On notera qu’en l’absence de convention spécifique, la répartition de l’imposition entre le nu-propriétaire et l’usufruitier est prévue par loi. En effet, l’usufruitier est imposé au titre des bénéfices courants (revenus fonciers, dividendes) et le nu-propriétaire à hauteur des produits exceptionnels (plus-values de cession, distribution de réserves, …). On notera qu’en l’absence de convention contraire, seul le nu-propriétaire est admis à déduire les déficits fonciers réalisés par la société.

          • Le choix du régime d’imposition de la SCI et les conséquences de la qualité de non-résident fiscal français

Remarque préliminaire : Pour les développements ci-dessous, il conviendra de vérifier que la convention fiscale entre la France et le Royaume-Uni s’applique. Il faudra donc s’assurer que votre cliente ait bien la qualité de résidente fiscale au Royaume-Uni au sens de la convention.

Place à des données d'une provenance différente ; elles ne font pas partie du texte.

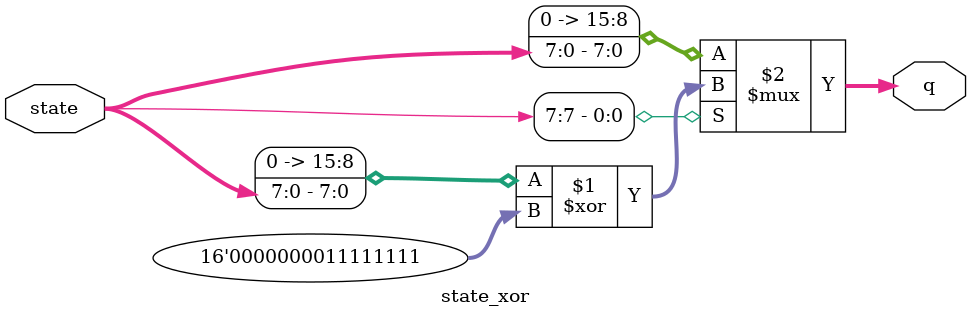
<source format=v>
module state_xor(
    input wire [7:0] state,
    output wire [15:0] q
);
    assign q = (state[7]) ? ({8'b0, state} ^ 16'h00FF) : {8'b0, state};
endmodule

</source>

En effet, si cette dernière choisie de soumettre les revenus générés par la SCI à l’IR, elle sera imposée sur l’ensemble des bénéfices, qu’elle prélève ou non des revenus.

S’agissant de l’impact de la résidence au Royaume-Uni, la convention fiscale liant la France et le Royaume-Uni dispose en ses articles 6 et 14, respectivement, que les loyers et les gains de cession de biens immobiliers sont imposés par le pays du lieu de situation de l’immeuble. En l’espèce, l’ensemble des revenus générés par la SCI à l’IR seront imposables en France.

A l’inverse, si votre cliente opte pour l’imposition à l’IS. Les revenus générés par la SCI seront dans un premier temps soumis à l’IS français selon les termes de l’article 7 de la convention précitée. Le taux applicable sur le résultat fiscal serait donc de 15 % pour la fraction ne dépassant pas 38 120 € et 33,1/3 % pour le surplus. On notera que le taux d’IS est appelé à baisser dans les prochaines années pour atteindre 25 % en 2022.

S’agissant de la fiscalité des prélèvements que votre cliente est susceptible d’opérer sur le résultat distribuable de la SCI, ils auront la nature de dividendes. Ce type de revenus, devrait en principe être imposé au Royaume-Uni, cependant, la France se réserve le droit de prélever une retenue à la source à hauteur de 15 %. L’éventuelle double imposition qui en résulterait aurait vocation à être réglée par l’octroi d’un crédit d’impôt.

Nous souhaiterions également attirer votre attention sur les conséquences de l’article 195 A du Code Général des Impôts. Ce dernier dispose que l’impôt dû en France par des personnes domiciliées hors de France ne peut être inférieur à un taux minimal de 20 % du revenu imposable. Une réponse ministérielle précise que « le taux minimal ne s'applique qu'aux seuls revenus effectivement imposables en France en vertu de cette convention » (RM De Cuttolin n°5223, JO Sénat 09/06/1982, p 2672). Ce taux minimum n’est cependant pas applicable lorsque le non-résident tire l’essentiel de ses revenus en France.

Votre cliente sera également soumise aux prélèvements sociaux sur les revenus immobiliers perçus en France.